In another context, I would have felt mortified. But this was a different world, one with an erotic charge that ran through the town like invisible electricity, as free of moral censure as one could imagine. We are humans, humans like sex, look there are available young women everywhere in this town, live a little. If there are complications later, let's face it, that's life, everyone here has such problems. But in a place like this, how could you possibly hide them? Everyone knows what everyone else is up to here, and it's not always pretty. They bring their problems to Martha, no matter what they do she still loves them, she comforts them, she forgives them.

Romy turned out to be a petite woman in her early twenties, who looked like she might have come from the Indian subcontinent (yes, there did indeed seem to be people from every continent in this town). She seemed startled to be summoned with such alacrity, and as soon as she came through the door blurted out "You wanted me?" The oddness of the situation flashed through my mind - I realized later this was the first strip show I had ever seen in the flesh, and not in some Hollywood movie - then after a moment's hesitation, I offered a somewhat hesitant "yes". This established a certain matter of factness for the events that followed. She took me to a curtained off back room with a sofa, put on some music and did a well practiced dance, shedding her top but leaving on her skirt and stockings. I looked her in the eye, feeling that it would somehow be improper to let my gaze wander over her body, that this would reduce her to an object and this would be a travesty.

Yet the sight of her naked breasts provoked an impulse to want to touch her, which was just as soon trampled down by the superior forces of my conscience listing the multitude of reasons why this was just not gonna happen. That's not to deny that my imagination was laying out what might happen if I did try to take things further, as if I was a screenwriter grappling with a movie plot. Realizing that the story would inevitably involve an ever increasing outlay of cash (for this striptease, like all services offered in the town, had its price tag) which would surely correspond exactly and uncannily to the increasing damage this would do to our lives and to our souls, wrapping this one up at the first opportunity was a no brainer. She asked me if I had liked it, and I told her I had. But, genuine as it was, it was the compliment of a man who felt a responsibility to handle the feelings of a vulnerable young woman with care. I paid my two Euros, smiled and left.

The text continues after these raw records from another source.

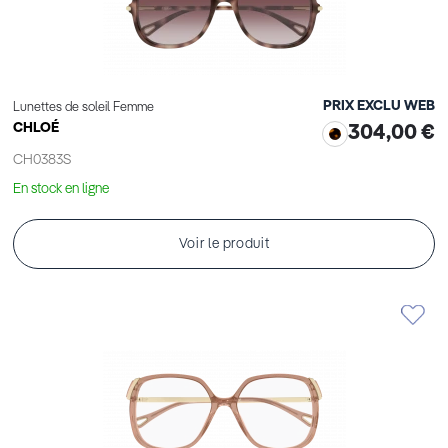
PRIX EXCLU WEB
Lunettes de soleil Femme
CHLOÉ
304,00 €
CH0383S
En stock en ligne
Voir le produit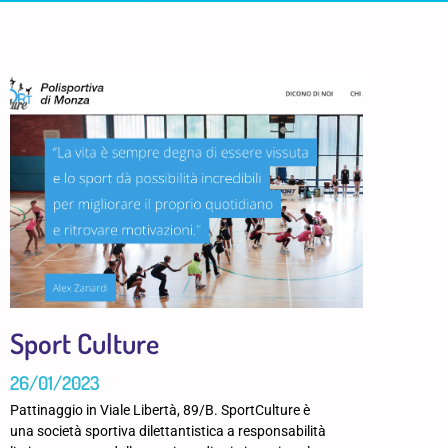
Sport Culture
26/01/2023
Pattinaggio in Viale Libertà, 89/B. SportCulture è
una società sportiva dilettantistica a responsabilità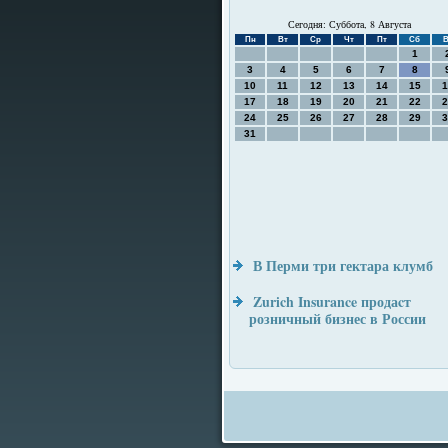
Сегодня: Суббота, 8 Августа
Пн
Вт
Ср
Чт
Пт
Сб
В
1
3
4
5
6
7
8
10
11
12
13
14
15
1
17
18
19
20
21
22
2
24
25
26
27
28
29
3
31
В Перми три гектара клумб
Zurich Insurance продаcт
розничный бизнес в России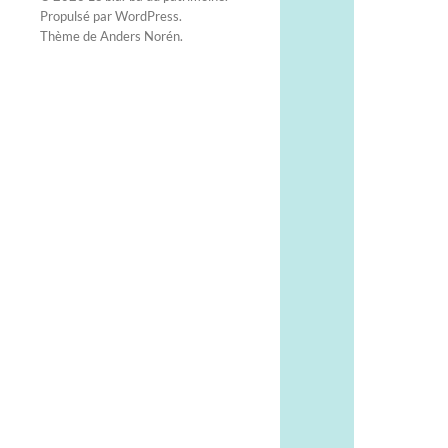
Propulsé par
WordPress
.
Thème de
Anders Norén
.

(I saw her the next morning in the restaurant - a look of shock flashed across her face, which she tried to cover up with a bright "good morning". She was ashamed. How similar had her response been to mine?)

I spent the early hours at the bar, flirting innocuously with a young officer named Rosanna Lando who seemed to be from Ireland - she denied this when I suggested it, and claimed instead to be from some obscure place named Inishmoor. The buses were on strike, and it would be a long walk home, so I decided to take advantage of the general offer to bed down for the night somewhere in the town. After a mini dispute over the status of my entry pass, officer Lando and her colleague gave me the necessary stamp, and Joseph directed me to one of the rooms next to Martha’s, an alcove with a sloping roof made of dirty cracked fiberglass which had mattresses covering the floor. An hour or so later I was joined by four others - four men and a woman all crammed into this elevated loft, with Perry Como schmalz and Peggy Lee sultryness and the sunset in Palm Springs version of "Sunrise, Sunset" blaring out incessantly from the speakers directly beneath. It was virtually impossible to sleep, and it was all strangely comforting.

I caught maybe three hours’ shut eye. But I was happy. Somehow, through all the frustration and vague sense of apartness, I felt that the town had embraced me. I’m thinking of going back, there’s a wedding on Wednesday and I’m invited.